Publisher: Square Enix
Genre: Action / Role-Playing Game
Reviewer: George Damidas
Overall: 8 = Excellent
Adam Jensen’s adventure wrapped a few months back for many gamers, but a few loose ends remained after his globe-spanning journey. Deus Ex: Human Revolution‘s first downloadable content pack, The Missing Link, sheds some light on one of the game’s more mysterious events: a three-day gap when Jensen was out of pocket and off the radar. Waking up on the cargo ship en route to Singapore, Jensen finds himself battered, stripped of his gear, and strapped to an augment-nullifying chair. After a few more meetings with his captors’ fists, he’s sprung by an unknown ally and goes looking for some answers.
Seeing as how The Missing Link is set well into Human Revolution‘s storyline, it is best undertaken by those who have completed the original game. While the side quest is relatively spoiler free in terms of the events in Human Revolution, there are many references to prior happenings that will be lost on those who opt to jump in before seeing Jensen’s main quest through. And while this review will be free of major spoilers, I will assume that you have some familiarity with the storyline, so if you haven’t completed the original game yet or are looking at picking both up at the same time, skip on ahead to ‘Overall’ to avoid any inadvertent spoilers.
Shortly after being cut loose, you will come across some gear and a pile of Praxis kits.
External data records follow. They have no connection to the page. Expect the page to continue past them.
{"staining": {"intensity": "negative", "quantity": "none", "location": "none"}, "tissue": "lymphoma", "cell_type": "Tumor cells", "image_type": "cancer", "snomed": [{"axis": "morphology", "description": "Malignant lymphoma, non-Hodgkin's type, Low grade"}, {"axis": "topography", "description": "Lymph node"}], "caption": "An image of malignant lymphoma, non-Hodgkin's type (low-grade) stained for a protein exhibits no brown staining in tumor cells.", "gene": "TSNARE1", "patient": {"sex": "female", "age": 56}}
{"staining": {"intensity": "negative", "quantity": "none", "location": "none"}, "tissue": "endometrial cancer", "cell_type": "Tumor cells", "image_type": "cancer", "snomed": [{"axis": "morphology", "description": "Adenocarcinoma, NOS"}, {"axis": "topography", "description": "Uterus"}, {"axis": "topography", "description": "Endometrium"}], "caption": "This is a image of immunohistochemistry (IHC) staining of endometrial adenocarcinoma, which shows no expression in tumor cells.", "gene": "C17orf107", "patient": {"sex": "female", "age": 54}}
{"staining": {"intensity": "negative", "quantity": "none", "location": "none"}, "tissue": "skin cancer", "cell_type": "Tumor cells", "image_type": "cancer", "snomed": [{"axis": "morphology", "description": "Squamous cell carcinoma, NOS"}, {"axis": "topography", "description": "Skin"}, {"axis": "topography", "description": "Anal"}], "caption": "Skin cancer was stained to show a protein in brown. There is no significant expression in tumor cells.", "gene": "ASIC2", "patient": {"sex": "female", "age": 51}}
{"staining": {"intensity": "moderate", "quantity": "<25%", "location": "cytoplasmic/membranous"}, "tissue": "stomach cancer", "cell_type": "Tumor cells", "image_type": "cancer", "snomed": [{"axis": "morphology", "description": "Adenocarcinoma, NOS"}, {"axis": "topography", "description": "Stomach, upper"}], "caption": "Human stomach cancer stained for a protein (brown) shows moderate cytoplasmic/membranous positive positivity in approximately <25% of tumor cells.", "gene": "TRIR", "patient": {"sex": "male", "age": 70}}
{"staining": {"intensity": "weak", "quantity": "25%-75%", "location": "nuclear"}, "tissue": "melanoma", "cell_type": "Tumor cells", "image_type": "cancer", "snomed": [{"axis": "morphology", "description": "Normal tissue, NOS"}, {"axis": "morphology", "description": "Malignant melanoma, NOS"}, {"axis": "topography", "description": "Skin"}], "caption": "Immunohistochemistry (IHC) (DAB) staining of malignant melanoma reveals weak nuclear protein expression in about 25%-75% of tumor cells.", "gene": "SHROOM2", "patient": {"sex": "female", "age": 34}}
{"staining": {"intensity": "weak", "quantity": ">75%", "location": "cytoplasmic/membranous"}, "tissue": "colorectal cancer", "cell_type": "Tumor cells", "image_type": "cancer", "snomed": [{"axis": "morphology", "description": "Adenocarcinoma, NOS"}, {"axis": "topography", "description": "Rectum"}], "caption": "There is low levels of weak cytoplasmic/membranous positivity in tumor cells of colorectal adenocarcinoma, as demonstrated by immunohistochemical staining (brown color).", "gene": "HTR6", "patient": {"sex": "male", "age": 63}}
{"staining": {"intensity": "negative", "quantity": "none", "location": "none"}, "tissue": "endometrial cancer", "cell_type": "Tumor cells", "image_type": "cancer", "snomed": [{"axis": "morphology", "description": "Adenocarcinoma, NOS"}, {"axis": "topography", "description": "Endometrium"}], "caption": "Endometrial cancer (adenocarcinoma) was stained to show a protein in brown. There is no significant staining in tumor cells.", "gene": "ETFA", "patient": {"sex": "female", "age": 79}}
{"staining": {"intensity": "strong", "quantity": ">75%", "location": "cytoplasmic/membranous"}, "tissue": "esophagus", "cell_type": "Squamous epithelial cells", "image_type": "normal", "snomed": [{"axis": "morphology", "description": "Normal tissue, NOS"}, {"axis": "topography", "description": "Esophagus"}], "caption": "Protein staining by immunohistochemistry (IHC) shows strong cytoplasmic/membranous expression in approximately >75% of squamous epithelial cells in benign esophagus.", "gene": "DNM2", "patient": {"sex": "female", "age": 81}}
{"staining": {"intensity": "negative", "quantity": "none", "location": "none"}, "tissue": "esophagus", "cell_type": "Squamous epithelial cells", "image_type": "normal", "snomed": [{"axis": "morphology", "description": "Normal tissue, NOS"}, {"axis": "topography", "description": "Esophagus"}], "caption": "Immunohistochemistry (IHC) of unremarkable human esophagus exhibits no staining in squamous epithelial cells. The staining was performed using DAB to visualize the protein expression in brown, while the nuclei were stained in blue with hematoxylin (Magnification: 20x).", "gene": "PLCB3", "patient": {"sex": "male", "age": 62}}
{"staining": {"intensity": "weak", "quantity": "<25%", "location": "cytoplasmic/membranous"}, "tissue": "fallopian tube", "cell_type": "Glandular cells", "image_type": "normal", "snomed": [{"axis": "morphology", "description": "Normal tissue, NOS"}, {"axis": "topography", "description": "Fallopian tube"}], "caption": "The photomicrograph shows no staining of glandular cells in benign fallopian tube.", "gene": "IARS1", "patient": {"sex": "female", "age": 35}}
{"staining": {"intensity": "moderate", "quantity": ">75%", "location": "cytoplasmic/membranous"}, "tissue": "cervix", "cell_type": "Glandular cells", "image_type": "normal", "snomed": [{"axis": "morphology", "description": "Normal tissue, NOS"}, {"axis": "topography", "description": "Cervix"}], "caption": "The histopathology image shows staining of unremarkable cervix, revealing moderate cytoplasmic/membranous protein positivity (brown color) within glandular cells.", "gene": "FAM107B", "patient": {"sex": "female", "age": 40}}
This affords you the chance to respec Jensen, as all of the augments from the main game were removed during his interrogation. The kits help to bring him up to par, and allow you to try out a few abilities that might’ve been previously overlooked, but this fresh start also comes at the cost of being relatively weak. As such, even the dim-witted AI will provide a greater challenge than before, as it only takes a few shots to drop the recovering Jensen. There aren’t any new augments to experiment with, but I found that taking a different upgrade path than before made for a significantly different experience. While I was a gun-toting maniac in the original story, here, in the confines of a cargo ship and an installation, I opted to go for a more explorative build from the outset—high jump, Icarus upgrade, strength to break through walls, etc.
It’s actually surprising just how much ground can be covered throughout the ship and the one other location, the Rifleman Bank Station. Thanks to some cleverly designed sections, there are ample opportunities to take advantage of many of the various augments. If a vent is inaccessible, then there’s a good chance that a weakened wall can be punched through, a security terminal can be hacked to lower a laser field, or cover can be used to take out the patrolling guards. Nearly each area offers a variety of rewards in terms of ammo, hacking software, weapon mods, and emails that add to the backstory. A few shortcuts also allow those with the right combination of augments to bypass some lengthy stretches of difficult encounters. I would venture to say there are more alternative routes per square foot here than in the original game. But even those who opt to be more direct in their approach and just blast their way through should be prepared for plenty of backtracking. Having to run between areas wouldn’t be too bad considering the limited location set, but there are a handful of scanning sequences that can really bog things down. There will be moments, especially if the few sidequests are tackled, when you have to go through the scanning sequence several times in one trip. So while there is some surprising route variety, the overarching design means that these will be well worn by the end.
In a sense, The Missing Link ends up being an excellent summation of the pros and cons of Human Revolution. There are some guards who are absolutely stumped by closed doors, while others will aggressively advance and attempt to outflank your position. The side quests might not be compelling on their own, but they have an unforeseen impact on the main quest that makes their completion worthwhile. There are characters who are oblivious to how specious their arguments are while refusing to shut up, while Jensen himself offers few biting retorts and continues to have the personality of a wet towel. But if you’ve made it through Human Revolution and found yourself wanting more, then these issues and the weird jerky models during cutscenes will be of small concern, because getting back into Jensen’s shoes offers the chance to snoop, hack, snipe, and crack skulls in one of the best third-person combat systems to date. It might not be essential to the Deus Ex mythos—at least, at the moment—but it does feel good to get back to business.
For those who have yet to complete or pick up Human Revolution, I would advise completing it first as The Missing Link is more of the same—excellent combat, irrational AI and all. Fans will enjoy getting a chance to check out a few overlooked augments while digging into more of the backstory. The revelations are few, so story hounds can hold off on this, but those wanting to enjoy more of the stealth and action aspects will find a lot to like. Despite some fluff amongst the backtracking, some clever level design keeps the limited areas fresh and exploration rewarding. The Missing Link might not be essential, but it does offer a few solid hours of Deus Ex goodness.
(This review is based on a retail copy provided by the publisher.)